それは、長男にスーツをあつらえていた時のことです。早いものでこの医院を開業したときは、ちょうど小学校に入学したばかりだったのですが、今年成人になります。人前に出て恥ずかしくないよう、スーツを探しにお店を巡ったのですが、試着させてみてもどうもしっくりきません。いわゆる「服に着られてしまう」のです。
なかなかしっくりしたものが見つからなかったので、諦めかけていたところ、たまたま入ったお店で見つけたものを試着してみると、これがピッタリだったのです。本人も羽織った瞬間に「これ着やすい!」と感想を漏らしていました。私も思わず「なんだか、急に一人前のビジネスマンになったみたいだね!」と声をあげていました。
そのスーツは本人の体型に合っていただけでなく、素材が柔らかくフィットしやすいものでした。
そこでピンときたのです!
フレッシュマンたちが春だけ目立つのは、新しい服を着始めのころは体に馴染まず、服が歩いているように見えてしまうのが、2〜3ヶ月もすると体に馴染んできて、徐々に周囲の人に溶け込んでしまうのではないかと。
人間の感覚というものはびっくりするぐらい敏感です。そんな体に馴染むか馴染まないかの微妙な違いをパッと見て感じ取るのです。それを「違和感」として捉え、誰もがさまざまな場面で感じるのです。
この「違和感」というものは、不思議と「違い」という感覚と異なります。この「違和感」とは、調和しない状態のことだと思います。「違い」は機械で判断できたとしても、「違和感」というものは機械で判断しずらいものではないかと思うのです。
先日、こんな面白いことがありました。
私はコロナでマスクを外でもつけなければならない状況に便乗して、1年ほど髭を伸ばしていました。ちなみにホームページの紹介には髭を蓄えた写真を載せています。
それを、手入れが面倒になって今年の年明けに剃ることにしました。ところが、私が髭を剃ったことに誰も気づきません。家族は4〜5日、医院のスタッフも私が自己申告するまで数日間気づいていなかったのです。

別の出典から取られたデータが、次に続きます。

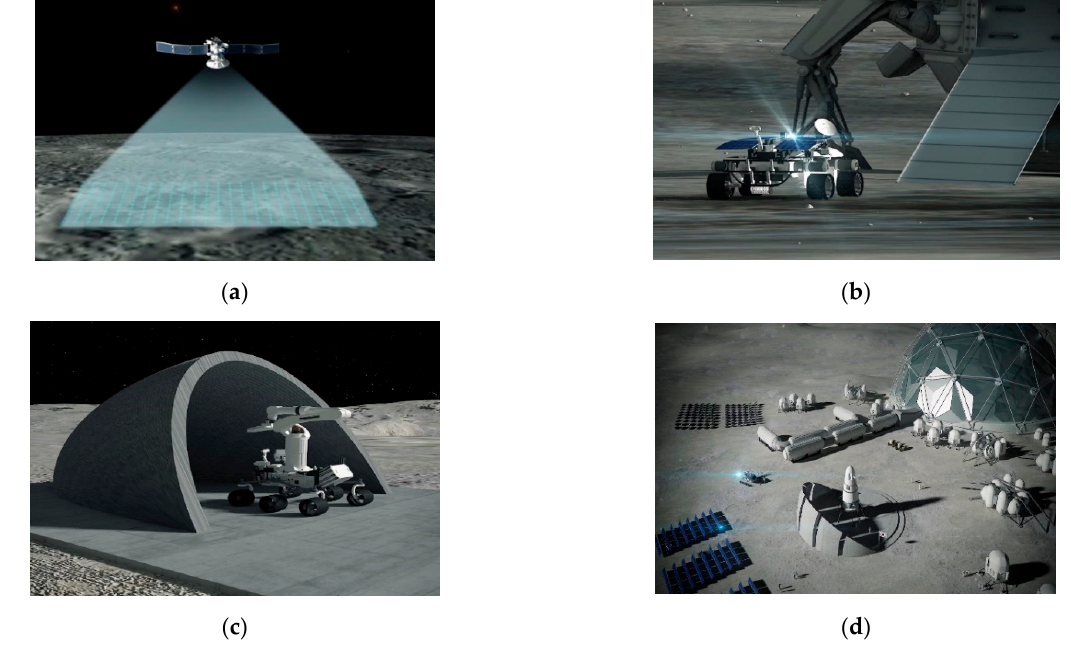
Figure 1. Conceptual process of a planetary construction: ( a ) construction site selection with a planetary orbiter; ( b ) construction site investigation with rover; ( c ) site preparation and infrastructure emplacement with a construction robot; ( d ) base and ISRU facility construction for human presence.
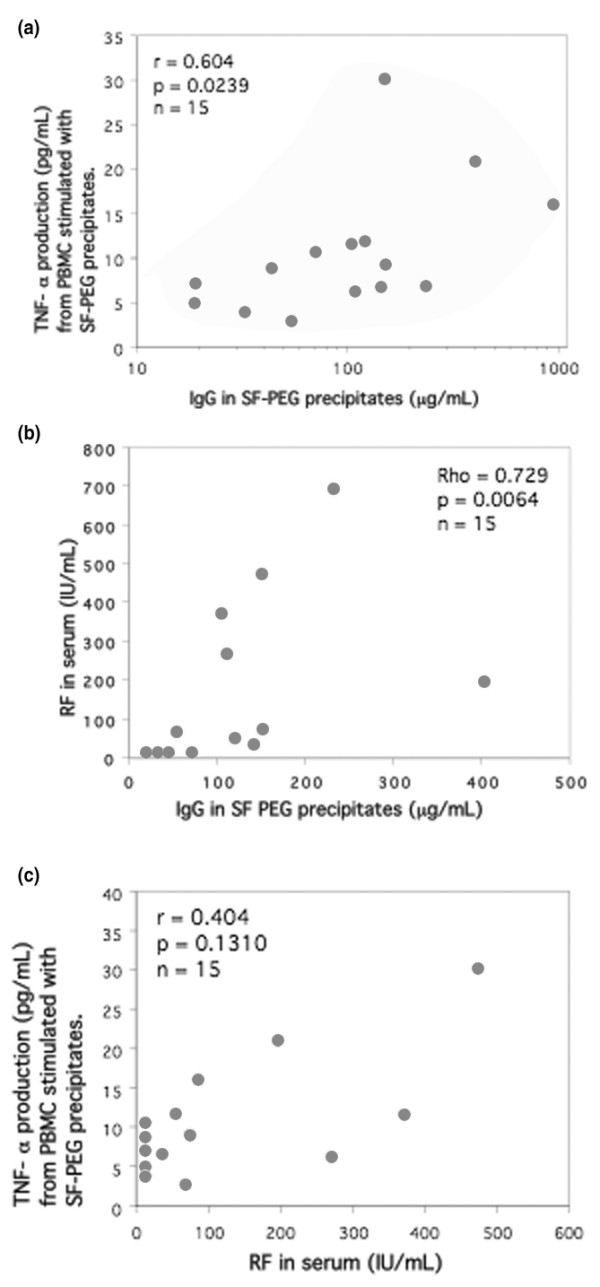
Correlation between SF precipitate induced TNF-α production, IgG levels in SF precipitates, and RF (n = 15). Healthy PBMCs were stimulated with PEG precipitates from SF from 15 patients with RA. The stimulated cells were cultured for 20 hours at 37°C with 5% carbon dioxide. IgG levels in the SF precipitates correlated with (a) TNF-α production after SF PEG stimulation and (b) RF measured in serum. (c) There was also a nonsignificant positive correlation between RF and TNF-α induced by SF PEG precipitates. Statistical analyses were performed with nonparametric tests to diminish the effect of outliers. PBMC, peripheral blood mononuclear cell; PEG, polyethylene glycol; RA, rheumatoid arthritis; RF, rheumatoid factor; SF, synovial fluid; TNF, tumour necrosis factor.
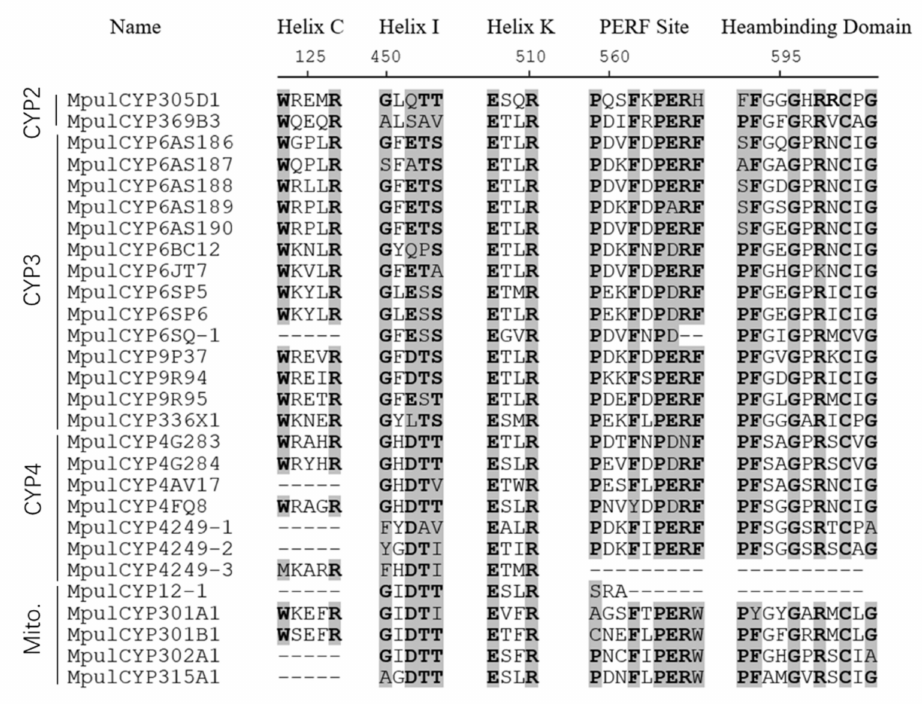
Figure 1. Alignment of functional domains of the 28 MpulCYPs . Conserved motifs are indicated in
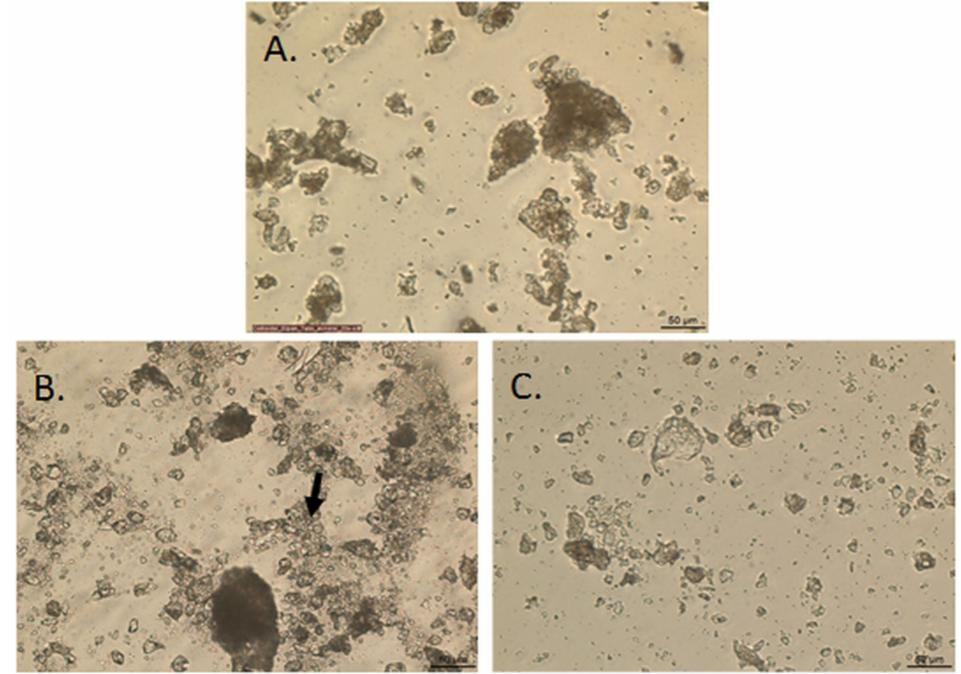
Figure 1. Optic microphotographs of Bismuth Oxide 120 mg FC Tabs as received after film re- moval ( A ), after treatment with acetonitrile ( B ), and after treatment with acetonitrile and subsequent treatment with heated DMSO ( C ) using 20 × magnification objective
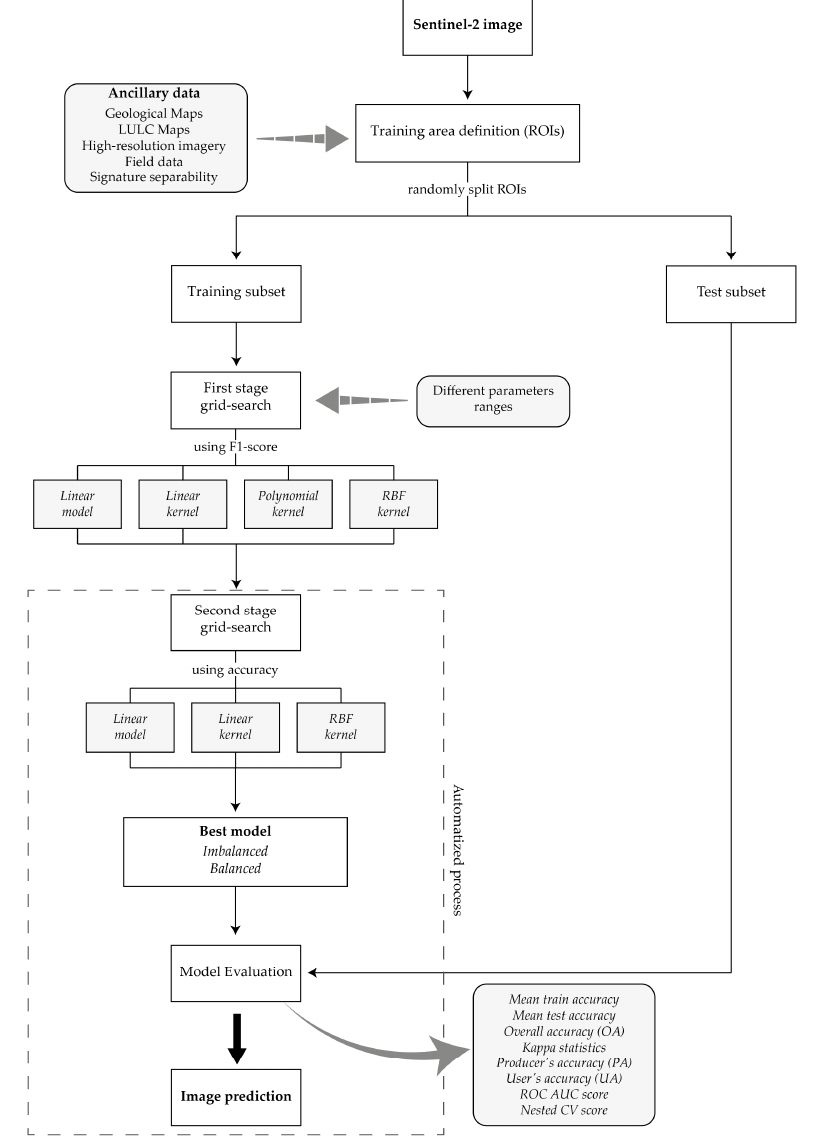
Figure 4. Flowchart of the image classification process.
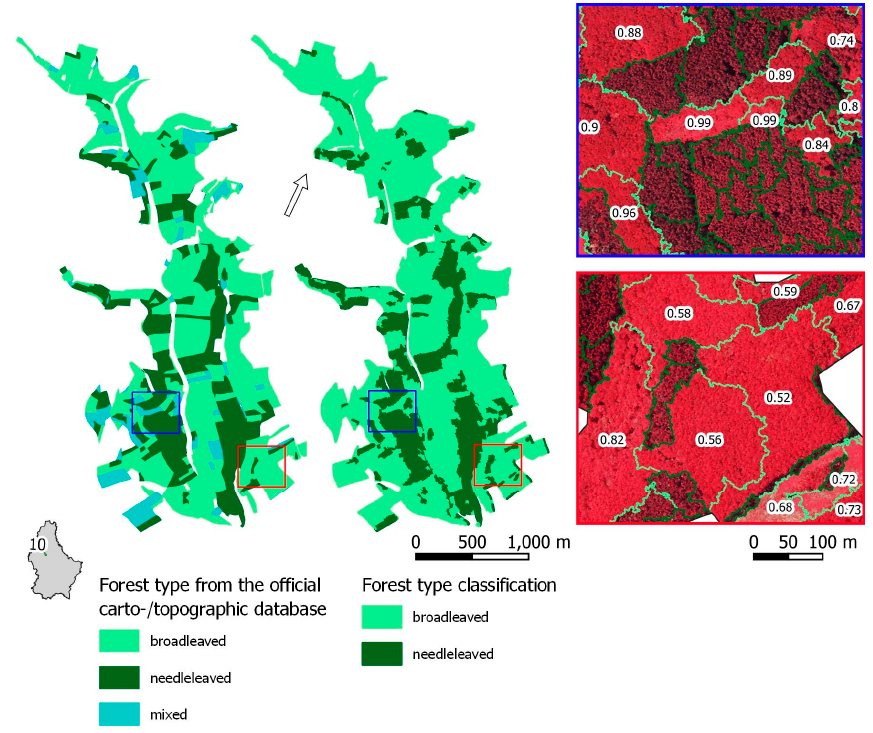
Figure 8. Area comparison of the best performing forest type classification (Segmentation: RGB+nIR; Training: Manual; Input Features: RGB+nIR+texture) with the official carto-/topographic database for each selected forest area.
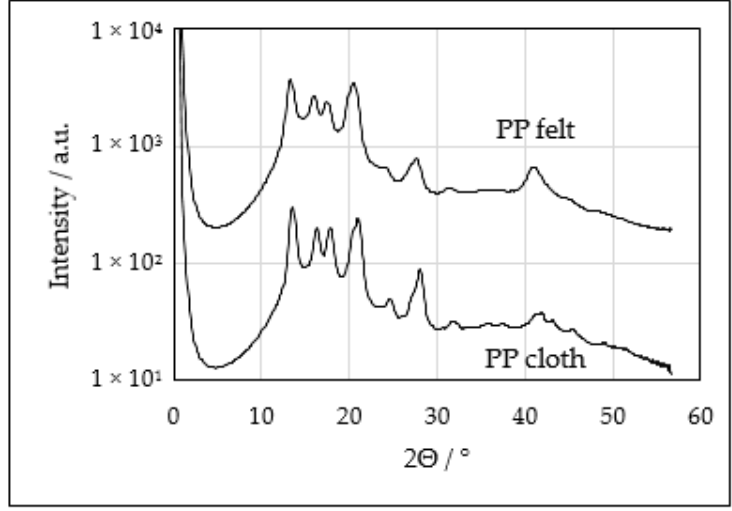
Figure 7. WAXS spectrum of PP-felt and PP-cloth typical for tailings filtration.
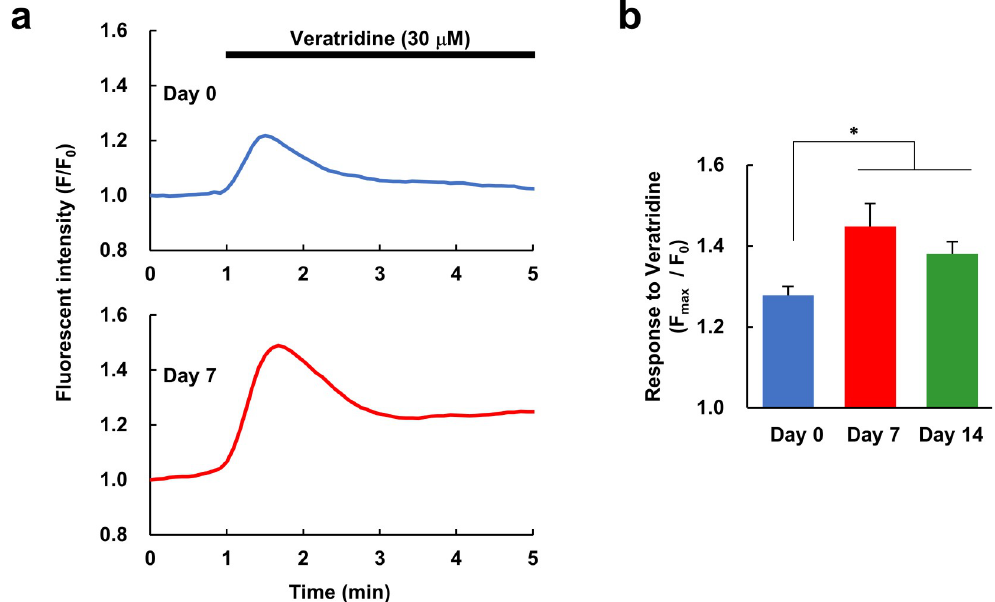
Fig 4. Ca 2+ response to the voltage-gated Na + channel activator veratridine. (a) Representative Ca 2+ responses to veratridine (30 μ M), an activator of voltage-gated Na + channels, in undifferentiated (Day 0) and differentiated (Day 7) hDPSCs. (b) Comparison of the amplitude (F max /F 0 ) of Ca 2+ responses evoked by veratridine in Day 0, 7 and 14 hDPSCs (n = 180, 152, or 84 cells, respectively, from 5–8 different experiments for each condition). Error bars, standard error of the mean. � P < 0.05 compared to Day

もちろん、家族や医院のスタッフとではマスクを外して接していました。
おそらく、髭のない私も、髭を蓄えた私も家族やスタッフにとっては見慣れた存在で、違和感を覚えなかったのではないかと思います。
歯の治療にも同じことが言えます。歯の形や色は人それぞれです。そこだけ見ていると、色が悪いだの長さが短いだの理想的な歯と比べれば「違い」だらけです。例えば、次の写真を見てください。
治療前と治療後の写真を比べてみて、綺麗に治ったと思われましたか?
でも、この方、決して理想的な前歯とは言えません。色も綺麗で、歯の形も歯並びも申し分ないいようにみえるのですが、大多数の人と大きく違うポイントがあるのですがお分かりでしょうか?
実は、歯が1本ありません。よく見ると真ん中から2本目の歯が1本ないのです。
真ん中の歯の色や形が左右対称になると中心部の調和がとれ、さらに全体的に歯の色が明るくなったことで、それを見た人の意識が白くなったことに向くために、歯が1本ないことなど気にならなくなってしまうのです。
この方の口元を見た時に「綺麗な歯だな」と多く人が感じると思います。「歯が1本足りないな。」と思うのは我々医者ぐらいしかいないのです。
当院がコンセプトして掲げている「自然で美しい口元」とは、まさにこのことをいとしているのです。単に1本の歯を綺麗に治すだけはなく、お口全体のバランスを意識しながら、違和感のない自然な仕上がりを目指すことなのです。そのため、誰が見ても、違和感のないそれでいて綺麗だなと感じられるような口元になるよう、持っている知識と技術、そして「センス」を総動員して日々治療に当たっています。
いかがだったでしょう。フレッシュマンの話から歯の話に繋げてみましたが、いろんなことに繋がる話ではないかと思います。もし自分が髪型を変えて、周囲の人が誰も気づかなかったら、それは違和感がない証拠なのでしょう。むしろ、髪型が変わったことに周りの人がすぐに気づいたのなら、以前と違ったイメージになったということなのでしょう。良くなったか悪くなったかは別として。
今回のコラムをお読み頂き、そういう見方があるのだなと認識していただけたら光栄です。